Disputation and Obedience

Todd Gitlin asks a searching question:

Sects are always in need of heretics to blame, expel and punish. First, fervor takes hold, then rigidity. Righteousness dictates uniformity. Dissent seems dangerous, even treasonous. The spirit hardens: You’re either with us or with the evildoers…Why is the left so determined to eat its own? Sometimes it can be explained as the fervor of fighters determined to root out impurities.

Indeed – and the fervor of fighters determined to root out impurities is a very scary thing. And before I get all righteous, I should note that I probably have a tendency that way myself. Perhaps a strong one. There are quite a few ‘impurities’ that I want, if not to root out, at least to avoid. But then – one of them would be the fervor of people who want to root out impurities and enforce orthodoxy and sanctity and conventional wisdom – so I’m confused. Am I a Puritan or an Impuritan or what?

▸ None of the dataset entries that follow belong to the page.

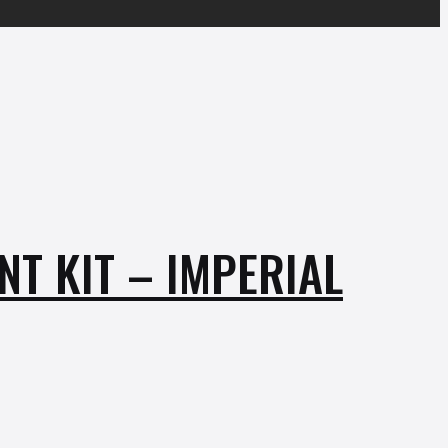
T KIT – IMPERIAL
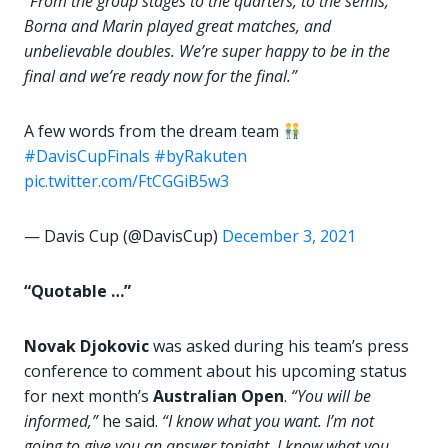
“From the group stages to the quarters, to the semis,
Borna and Marin played great matches, and
unbelievable doubles. We’re super happy to be in the
final and we’re ready now for the final.”
A few words from the dream team
#DavisCupFinals
#byRakuten
pic.twitter.com/FtCGGiB5w3
— Davis Cup (@DavisCup)
December 3, 2021
“Quotable …”
Novak Djokovic
was asked during his team’s press
conference to comment about his upcoming status
for next month’s
Australian Open
.
“You will be
informed,”
he said.
“I know what you want. I’m not
going to give you an answer tonight. I know what you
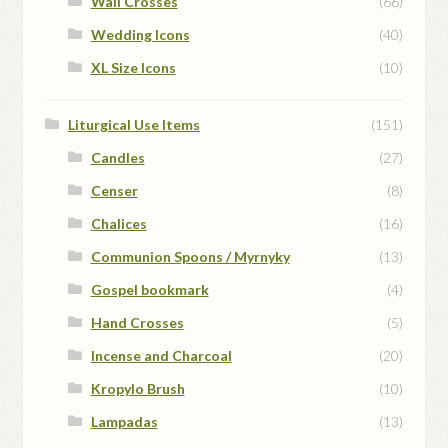
Wall Crosses
(66)
Wedding Icons
(40)
XL Size Icons
(10)
Liturgical Use Items
(151)
Candles
(27)
Censer
(8)
Chalices
(16)
Communion Spoons / Myrnyky
(13)
Gospel bookmark
(4)
Hand Crosses
(5)
Incense and Charcoal
(20)
Kropylo Brush
(10)
Lampadas
(13)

Well, we all have commitments; I suppose one can have commitments and still not be a furious extirpator of impurities. B&W is obviously for some things and against others; if it weren’t it wouldn’t be B&W, it would be just some random collection of material. B&W has always been about something, so naturally there will be a certain amount of orthodoxy about it – but I hope it falls short of heretic-punishing and evildoer-pointing-at. Though who knows – a former fan of B&W tells me he’s gone off it because he doesn’t like my ‘religion-bashing.’ So clearly that’s one heretic right there.

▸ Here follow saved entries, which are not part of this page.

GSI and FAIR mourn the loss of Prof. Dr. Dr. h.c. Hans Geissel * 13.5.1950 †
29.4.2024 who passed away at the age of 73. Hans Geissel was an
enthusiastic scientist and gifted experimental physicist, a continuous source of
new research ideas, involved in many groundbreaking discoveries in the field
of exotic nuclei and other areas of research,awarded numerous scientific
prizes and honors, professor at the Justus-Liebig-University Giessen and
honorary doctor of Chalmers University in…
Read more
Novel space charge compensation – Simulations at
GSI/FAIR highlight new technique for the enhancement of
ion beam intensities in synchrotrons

At least as often, though, the sect becomes inflamed not because it has won but because it has lost. Out of weakness, it imagines treason. As it dwindles, it devotes more of its energies to the urge to purge. It loses patience with arguments about ideas. It is already dead certain of how the world works and needs obedience, not disputation. It develops a taste for scurrilous charges and loyalty oaths. To its own dissenters it says not, “Consider this point,” but, “How dare you?”

And that’s where we get off the train – when there is no patience for arguments about ideas; when obedience replaces disputation. Obedience and submission are not what’s wanted, and the replacement of ‘Consider this point’ with ‘How dare you’ is just the tactic I quarrel with several times a day. ‘How dare you’ is another word for Taboo which is another word for unconditional respect, and they all stink; they all stink of smelly little orthodoxy.

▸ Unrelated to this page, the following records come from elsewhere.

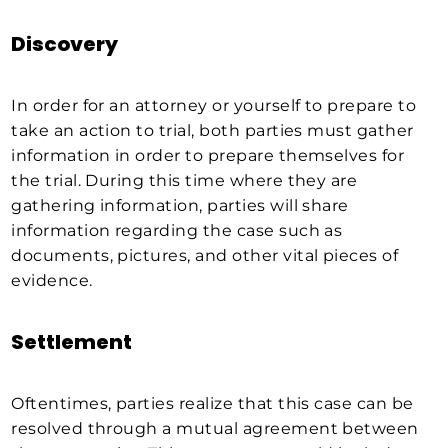
Discovery
In order for an attorney or yourself to prepare to
take an action to trial, both parties must gather
information in order to prepare themselves for
the trial. During this time where they are
gathering information, parties will share
information regarding the case such as
documents, pictures, and other vital pieces of
evidence.
Settlement
Oftentimes, parties realize that this case can be
resolved through a mutual agreement between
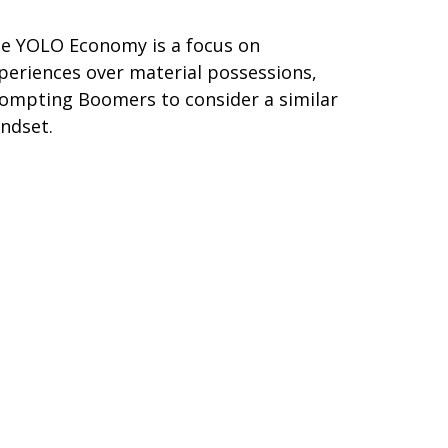
e YOLO Economy is a focus on
periences over material possessions,
ompting Boomers to consider a similar
ndset.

I write this not to complain, but to note and bemoan a widespread disrespect for serious disputation. There’s a lot of this disrespect going around, all over the political spectrum. The confusion of manliness with belligerence does not help. The sound-bite culture does not help. The mixture of insinuation, sneering and yelling practiced by Bill O’Reilly, Sean Hannity, Chris Matthews and Michael Moore does not help. A president who tells a reporter, “I don’t feel like I owe anybody an explanation,” and acts on this premise, does not help. Nor does it help when the Bush White House muzzles government scientists who dare report what virtually all their colleagues think about climate change. In claiming that abstention is the best method of preventing sexually transmitted diseases, and that intelligent design deserves to be considered science, the administration enshrines mindlessness rather than rational thought as a governing principle. The sectarian mind is at home everywhere – left, right, you name it. On every front, passion plunges ahead while reason takes its time, cleaning up the mess.

Well, I said B&W was about something, and that’s pretty much what it’s about. One impurity I would like to see a lot less of is this widespread disrespect for serious disputation, and this preference for passion over reason. It just muddies things up.